Krispy Kreme was sensitive to perceptions it was shifting the blame in its conference call.

"We don't mean to make excuses. It's not an excuse. It's what it is. What's important now is what are we going to do," the company said. It plans to have mini doughnuts and pastries made from doughnut holes in its retail stores midway through the third quarter. It will also venture into flavored glazes, and hopes to refine its ordering process.

Inventories in the quarter stood at $33.0 million at May 2, 2004, up from $28.6 million at Feb. 1, 2004.

Krispy Kreme earlier repeated a forecast for full-year 2005 earnings of $1.04 to $1.06 a share, an estimate analysts didn't buy when it was first issued May 7. The Thomson First Call consensus is for earnings of $1.01 a share.

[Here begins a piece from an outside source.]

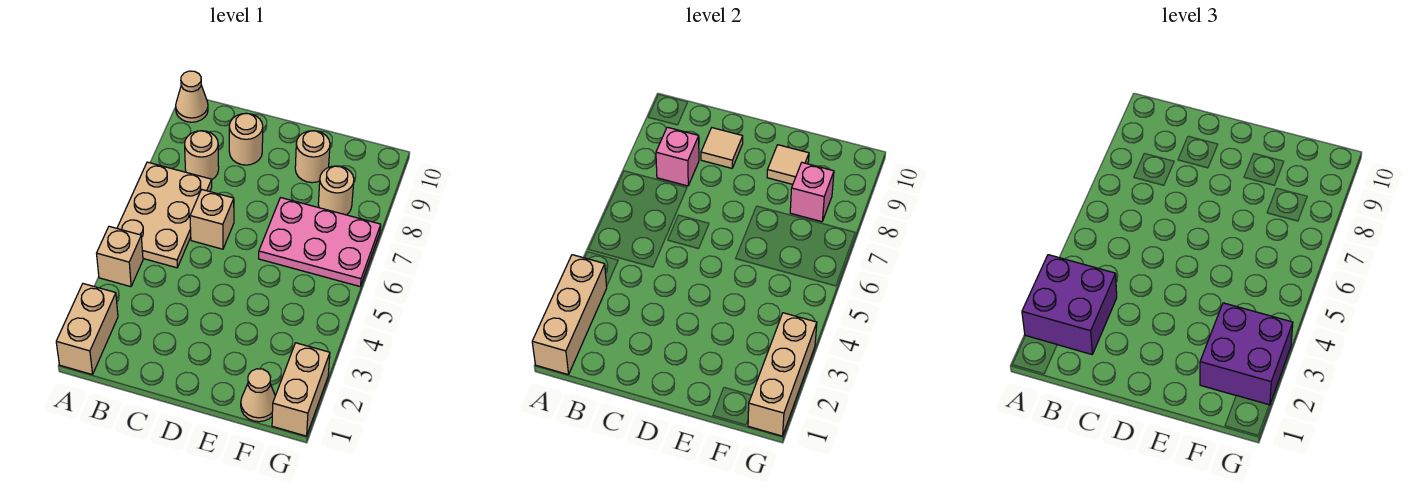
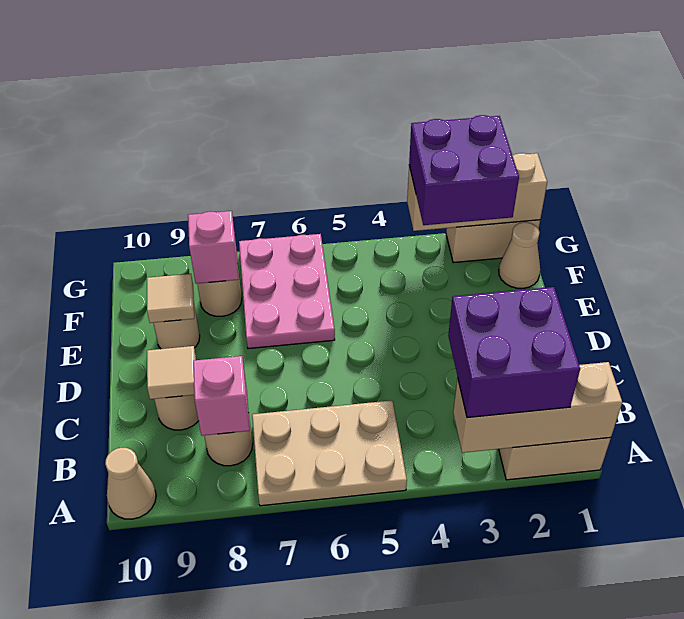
tan 1x1 brick [96,226,143,287] -> none
tan 1x1 brick [190,189,234,249] -> none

The company sees 2005 systemwide sales rising at a rate of 20% to 25%, with systemwide same-store sales rising in the low- to mid-single digits. In the second quarter, same-store sales are expected to come in at the low end of that guidance, the company said on the call.

"If the slope of the line continues to indicate decline, the forecast we're giving would not be applicable," the company said.

The company said it wouldn't let the quarter's results curb its plans for 100 new stores domestically and internationally by year end.

"We saw a real reversal in the first quarter from the trends we've enjoyed since we've been a public company," Krispy Kreme said. "We're assuming a continuation of current levels of consumption ... Store margins will bump along where they are until we get some traction from the new store and cost initiatives. In second half, as we get new products, if we can recover that 10% productivity per door, we'll releverage the business in a similar fashion."